Darkness did not frighten him.
He had known something like it before.
Not this darkness beneath roots and soil — but something vast, something without shape or direction. Something that did not press against skin, because there had never been skin.
But this… this was different.
This darkness had weight.
The roots had tightened around what remained of the echo wisp. The violent storm had weakened, settling back into the regular rhythm of Valther's cursed skies. Mana no longer raged. It whispered.
And beneath the great tree, the small flicker of spirit light faded.
The echo wisp died.
Silently.
As all echo wisps did.
Its half-day existence ended like a breath never taken.
But something did not scatter.
Something refused to dissolve.
Within the hollow between ancient roots, fractured soul-light lingered. Cracks glowed faintly — thin lines of dull silver and black threading through something unseen.

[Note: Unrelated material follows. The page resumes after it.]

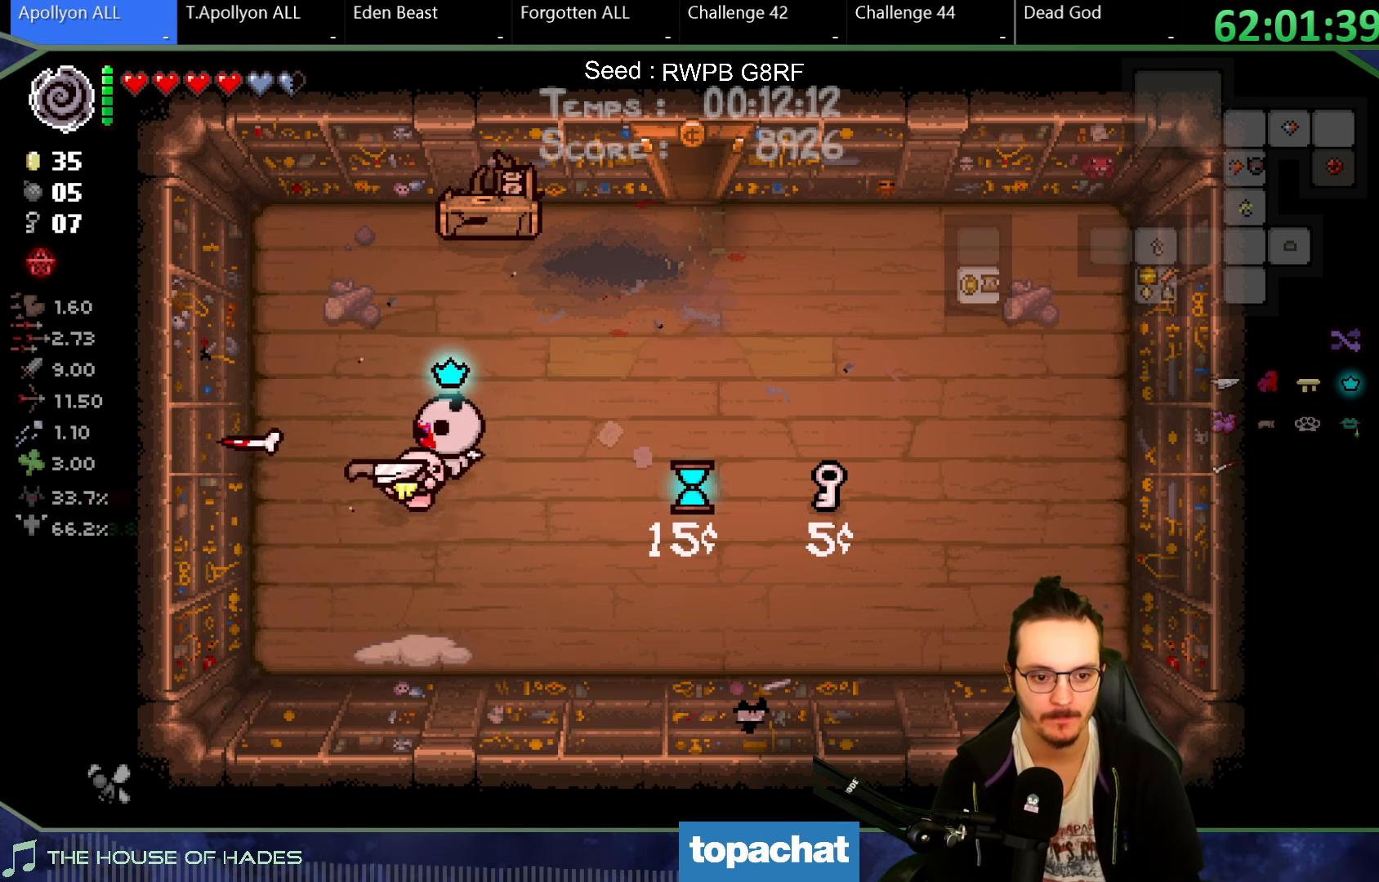
{"buttons": [], "left_stick": "center", "button_events": []}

Mana seeped into those fractures.
Not gently.
Not kindly.
The tree had been wounded by the storm. Its bark split. Its roots exposed. Instinct — ancient and slow — compelled it to wrap tighter around the strange presence beneath it.
Wood pressed against soul.
Mana bled into structure.
And structure answered.
For weeks, nothing moved.
Rain fell.
Wind passed.
Creatures avoided the area without knowing why.
The roots thickened, hardening around something forming within.
It was not growth as trees understood it.
It was not rebirth as spirits knew it.
It was adaptation.
After two months, the roots loosened.
Something stood where only soil had been.
It was small.
Rough.
Uneven.
Wood layered over wood, shaped imperfectly into something resembling a body. Limbs too thick in places. Joints too rigid. One shoulder broader than the other. No eyes. No mouth. No breath.
It did not inhale.
It did not exhale.
Yet it remained.
For a long moment, it simply existed.
Then—
It shifted.
A leg moved forward.
The ground resisted.
Weight pressed downward.
Something unfamiliar anchored it in place.
For the first time in an existence that had known only drifting, there was resistance.
The wooden foot pressed into soil.
It stood.
One second.
Two.
Then gravity claimed it.
The body tilted awkwardly and collapsed into damp earth.
There was no pain.
No shock.
Only stillness.
The trees did not react.
The wind did not care.
Far away, beneath a sky still bruised by remnants of storm, Tharvok Ashkaryn staggered through the forest.
His scales were dulled.
His mana nearly spent.
The spirits within his device had long since faded into near-emptiness.
He had lost count of the days.
Food rotted faster than it lasted.
Twice he had fought small beasts. Once he had barely escaped something larger -something that prowled with patience.
He did not yet know he was walking toward the place where the storm had changed.
Back beneath the roots, the wooden figure twitched.
One arm shifted.
Fingers -crude and flat - pressed against the ground.
It tried again.
And again.
Each time, it fell.
But the attempts grew steadier.
The soil began to hold shallow imprints.
Small marks.
Proof of weight.
Above, clouds drifted.
The storm had not vanished.
It had been taken.
And something new had taken its first step upon the earth.